Why the NY Jets technically can't re-sign Thomas Morstead yet

Why the Jets can't re-sign Thomas Morstead...
Thomas Morstead
Thomas Morstead / Al Bello/GettyImages

The NY Jets are hoping to re-sign standout punter Thomas Morstead this offseason, but as we sit here just a few days away from the start of free agency, the team has not yet reached an agreement. In fact, they haven't re-signed any of their pending free agents at the time of writing.

In some cases, both team and player might be waiting to see how the market shakes out, but that isn't the case with Morstead. The Jets want to sign Morstead, but a little quirk in the NFL rulebook is preventing them from doing so.

ESPN's Rich Cimini reported on Friday that Morstead actually played the 2023 season under a Veteran Salary Benefit contract. Such a contract prevents Morstead from signing a new contract until the official start of the new league year next week.

This means that, even if the Jets wanted to, they would be unable to re-sign Morstead until next Wednesday at the earliest. Morstead might still be back, but he technically has to test free agency first.

RELATED: Thomas Morstead's unlikely football journey from high school soccer star to NY Jets punter

What is the NFL's Veteran Salary Benefit and why haven't the NY Jets re-signed Thomas Morstead?

The Veteran Salary Benefit is an unusual exception in the NFL's financial rulebook that allows a team to sign a veteran player to a minimum contract (with applicable service time) but only have to count said player at the salary level of a player with two years of service time against the cap.

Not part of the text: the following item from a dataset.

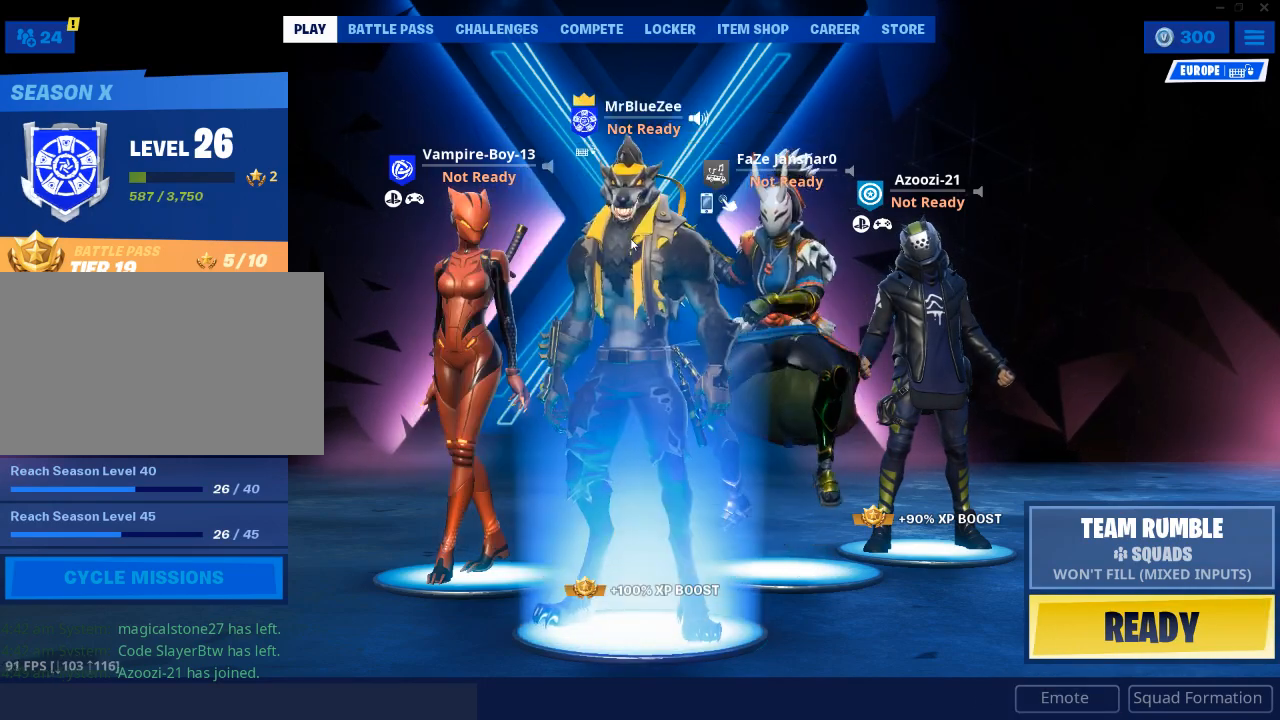
{"keys": [], "mouse": [], "events": [[67, "mouse_left", "up"]]}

There is no one uniform minimum salary in the NFL. The minimum salary for an NFL player increases based on the number of seasons a player has accrued.

For example, the minimum salary for a player with one year of experience in 2023 was $870,000 as compared to the minimum salary of a player with 7+ years of experience, which was $1,165,000. That's not an insignificant difference.

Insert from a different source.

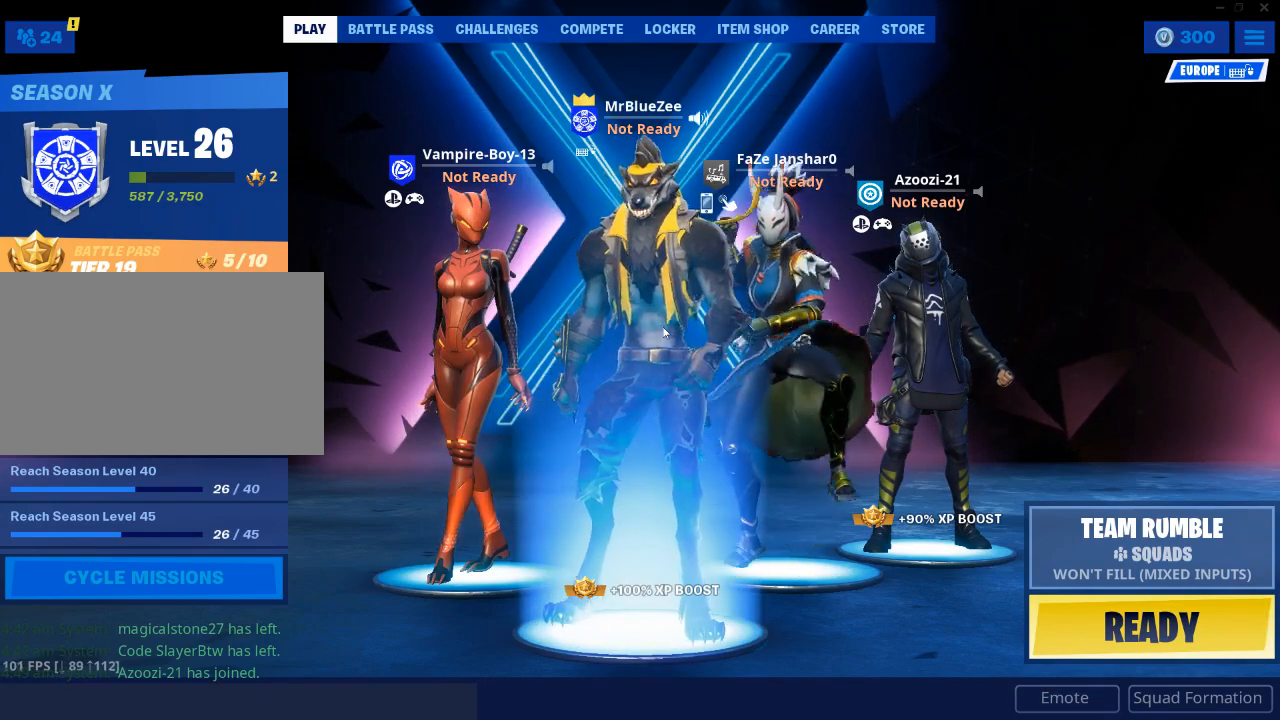
{"keys": [], "mouse": [], "events": []}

This salary cap exception allows teams to lower the cap hits of veteran players on minimum contracts. To be eligible for this type of contract, a player must have four or more accrued seasons, and the contract must be for no longer than one year.

Teams are also allowed to give out signing bonuses to increase compensation, but there is a cap on how high the bonus can be. I don't believe Morstead was given a signing bonus last season.

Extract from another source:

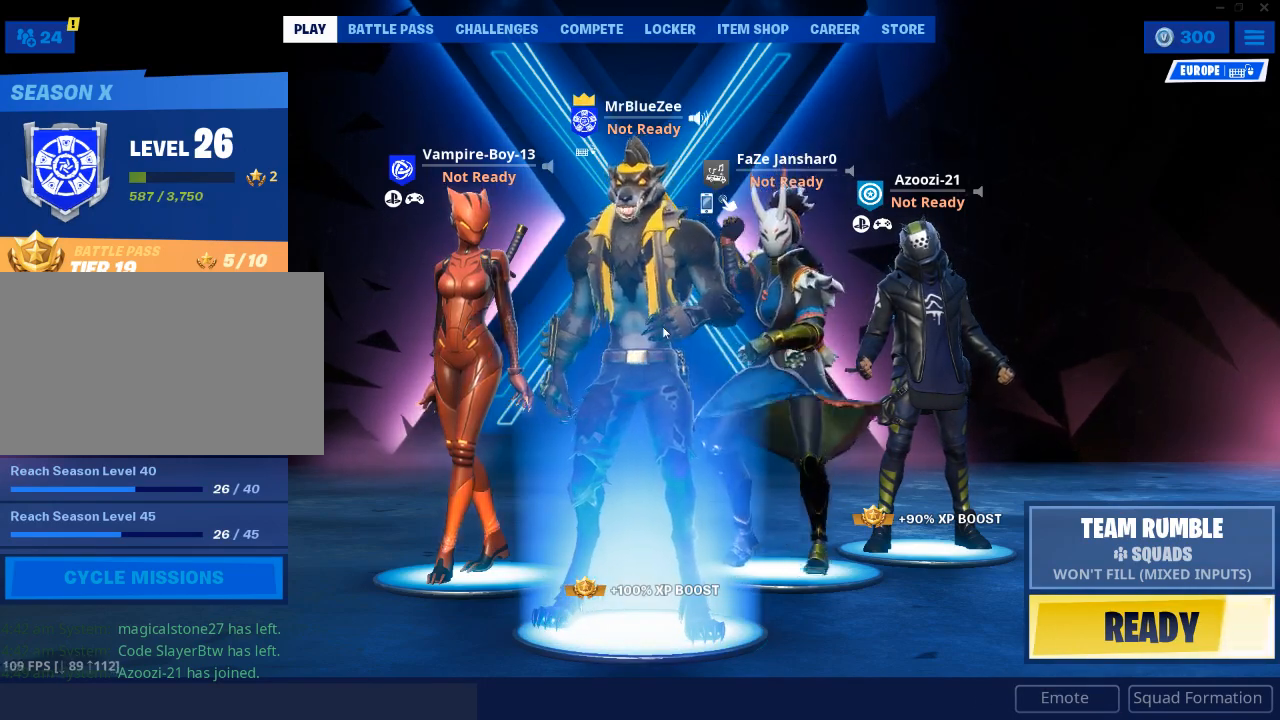
{"keys": [], "mouse": [], "events": []}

In Morstead's case, while his contract was officially worth the veteran minimum for a player with 7+ accrued seasons, $1,165,000, he only counted $940,000 against the salary cap. That saved the Jets $225,000 in 2023 cap space.

Morstead is eligible to sign another Veteran Salary Benefit contract in 2024, although it's unclear if he will be asking for more than the minimum salary this offseason. There is no limit on consecutive Veteran Salary Benefit contracts a player can sign, but they can only be for one year.

So, what does all of this mean? The safe money is still on the Jets re-signing Thomas Morstead this offseason, but for anyone hoping to see an extension reached before the start of free agency, just know this rule prevents that from happening.